Jeremy Clarkson said that delays were caused because immigration officials could no longer use their discretion to wave certain passengers through.
“Nobody is waved through any more. Immigration officials are not allowed to use their discretion,” Jeremy Clarkson said.
“Common sense has been erased from the system. And the result is plain for all to see. There’s a two-hour wait. And come the Olympics they’re saying that time frame will double.
“Net result: Immigration officials have to assume that the nice family of four coming back from their holiday in Sardinia is going to cheat the social out of millions then blow up during the 100 metres final.”
Jeremy Clarkson sparked a new controversy by suggesting that long queues at airport control could be solved by “a bit of racism”
Jeremy Clarkson then went on to say there is a possible solution to the problem.
“Nobody likes a racist. Nobody likes prejudice. It has no place at work, at play or on the terraces of a football stadium. It has no place at school, or in government.
“But at Heathrow airport? Hmmm.”
However, a spokesman for the Public and Commercial Services Union, which represents Border Force workers, said: “Clarkson is an idiot.”
Meanwhile, some Twitter users took to the social networking site to express their views.
Some said they agreed with his views.

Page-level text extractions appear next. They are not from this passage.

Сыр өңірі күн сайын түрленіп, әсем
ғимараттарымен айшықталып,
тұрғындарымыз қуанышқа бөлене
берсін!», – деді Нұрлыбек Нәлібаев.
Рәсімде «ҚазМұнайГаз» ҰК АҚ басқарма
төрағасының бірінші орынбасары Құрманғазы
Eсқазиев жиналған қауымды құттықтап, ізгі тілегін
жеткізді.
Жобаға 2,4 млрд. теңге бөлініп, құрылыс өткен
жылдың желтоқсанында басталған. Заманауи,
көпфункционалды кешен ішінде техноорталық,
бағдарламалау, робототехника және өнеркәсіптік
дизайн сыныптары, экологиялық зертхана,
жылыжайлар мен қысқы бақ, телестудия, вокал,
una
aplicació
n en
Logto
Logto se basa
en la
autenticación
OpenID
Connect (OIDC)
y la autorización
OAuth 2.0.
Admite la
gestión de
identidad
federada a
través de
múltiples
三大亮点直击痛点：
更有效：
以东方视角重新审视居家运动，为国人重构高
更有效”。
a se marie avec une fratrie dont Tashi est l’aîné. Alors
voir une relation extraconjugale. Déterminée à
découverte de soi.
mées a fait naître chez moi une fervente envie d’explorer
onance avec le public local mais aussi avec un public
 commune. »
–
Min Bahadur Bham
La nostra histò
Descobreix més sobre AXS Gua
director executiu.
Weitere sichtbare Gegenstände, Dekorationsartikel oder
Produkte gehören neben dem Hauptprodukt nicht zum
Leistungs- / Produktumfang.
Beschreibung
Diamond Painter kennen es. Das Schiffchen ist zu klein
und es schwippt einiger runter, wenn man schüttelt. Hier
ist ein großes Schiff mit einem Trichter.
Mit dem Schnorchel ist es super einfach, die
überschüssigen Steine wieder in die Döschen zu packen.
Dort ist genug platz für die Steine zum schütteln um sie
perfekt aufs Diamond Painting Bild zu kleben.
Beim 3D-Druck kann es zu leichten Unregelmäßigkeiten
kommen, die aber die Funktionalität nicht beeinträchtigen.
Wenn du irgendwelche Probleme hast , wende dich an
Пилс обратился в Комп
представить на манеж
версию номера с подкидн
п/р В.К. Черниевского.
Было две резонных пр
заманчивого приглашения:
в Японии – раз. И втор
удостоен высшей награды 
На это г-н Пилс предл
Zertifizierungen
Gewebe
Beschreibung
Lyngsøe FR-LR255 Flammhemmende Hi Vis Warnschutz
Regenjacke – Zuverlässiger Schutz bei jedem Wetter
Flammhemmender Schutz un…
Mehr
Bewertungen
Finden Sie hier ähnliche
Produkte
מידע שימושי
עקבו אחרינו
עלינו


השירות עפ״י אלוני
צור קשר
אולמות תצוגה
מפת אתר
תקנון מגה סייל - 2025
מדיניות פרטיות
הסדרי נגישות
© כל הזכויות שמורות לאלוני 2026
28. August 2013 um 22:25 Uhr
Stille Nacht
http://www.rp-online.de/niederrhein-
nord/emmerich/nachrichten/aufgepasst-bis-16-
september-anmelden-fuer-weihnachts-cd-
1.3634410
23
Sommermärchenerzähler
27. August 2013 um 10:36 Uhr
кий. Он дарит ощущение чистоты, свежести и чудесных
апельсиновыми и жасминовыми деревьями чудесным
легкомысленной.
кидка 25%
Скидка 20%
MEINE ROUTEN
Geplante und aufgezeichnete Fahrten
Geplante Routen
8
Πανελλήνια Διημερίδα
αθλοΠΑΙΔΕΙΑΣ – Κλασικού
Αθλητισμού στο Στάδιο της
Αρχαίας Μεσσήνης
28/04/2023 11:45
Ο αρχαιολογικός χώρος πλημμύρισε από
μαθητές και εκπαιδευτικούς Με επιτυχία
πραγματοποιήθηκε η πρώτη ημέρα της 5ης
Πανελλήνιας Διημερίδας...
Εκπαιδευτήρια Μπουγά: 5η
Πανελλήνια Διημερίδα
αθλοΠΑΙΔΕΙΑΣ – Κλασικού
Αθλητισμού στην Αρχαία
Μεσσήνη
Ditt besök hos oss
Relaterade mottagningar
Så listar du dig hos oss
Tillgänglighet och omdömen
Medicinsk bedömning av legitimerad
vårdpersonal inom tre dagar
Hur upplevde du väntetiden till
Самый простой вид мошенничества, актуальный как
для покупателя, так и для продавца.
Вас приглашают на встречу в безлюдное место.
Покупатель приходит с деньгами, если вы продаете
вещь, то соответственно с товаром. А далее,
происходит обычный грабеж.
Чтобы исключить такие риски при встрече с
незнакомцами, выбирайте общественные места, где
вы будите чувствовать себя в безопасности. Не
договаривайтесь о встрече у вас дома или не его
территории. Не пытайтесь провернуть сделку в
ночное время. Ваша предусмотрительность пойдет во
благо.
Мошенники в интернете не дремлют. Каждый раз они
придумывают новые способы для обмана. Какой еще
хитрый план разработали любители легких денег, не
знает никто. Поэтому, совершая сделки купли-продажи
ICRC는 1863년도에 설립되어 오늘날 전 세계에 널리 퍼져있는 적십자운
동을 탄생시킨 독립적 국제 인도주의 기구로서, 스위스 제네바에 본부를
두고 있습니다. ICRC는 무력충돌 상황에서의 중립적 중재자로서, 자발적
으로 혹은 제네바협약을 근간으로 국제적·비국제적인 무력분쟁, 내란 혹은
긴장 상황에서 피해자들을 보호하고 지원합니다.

A woman known only as Alice said: “Jeremy clarkson (sic) has summed up what will go wrong this summer. GO JEREMY! He is brilliant.”
Jeremy Clarkson used his weekly column in The Sun to highlight the problem of long waits for those coming through border control at Heathrow airport.
He said that since security checks were tightened by Home Secretary Theresa May, officials have been prevented from only targeting those deemed “high risk”.
Jeremy Clarkson, who is no stranger to controversy and has become known for his provocative comments, hit the headlines in December after he suggested that striking public sector workers should be shot in front of their families.
The gaffe came when he appeared on the BBC’s The One Show during Britain’s biggest public sector strike for the past 30 years.
The BBC was also forced to apologize about an item on BBC2’s Top Gear which led to the Mexican ambassador complaining about the “outrageous, vulgar and inexcusable insults” made about Mexicans by Jeremy Clarkson and his co-hosts James May and Richard Hammond.
In February 2009, Jeremy Clarkson famously insulted then-prime minister Gordon Brown by calling him a “one-eyed Scottish idiot” – a reference to the fact he is blind in one eye.
The previous year the BBC also received nearly 2,000 complaints when Jeremy Clarkson joked about lorry drivers murdering prostitutes.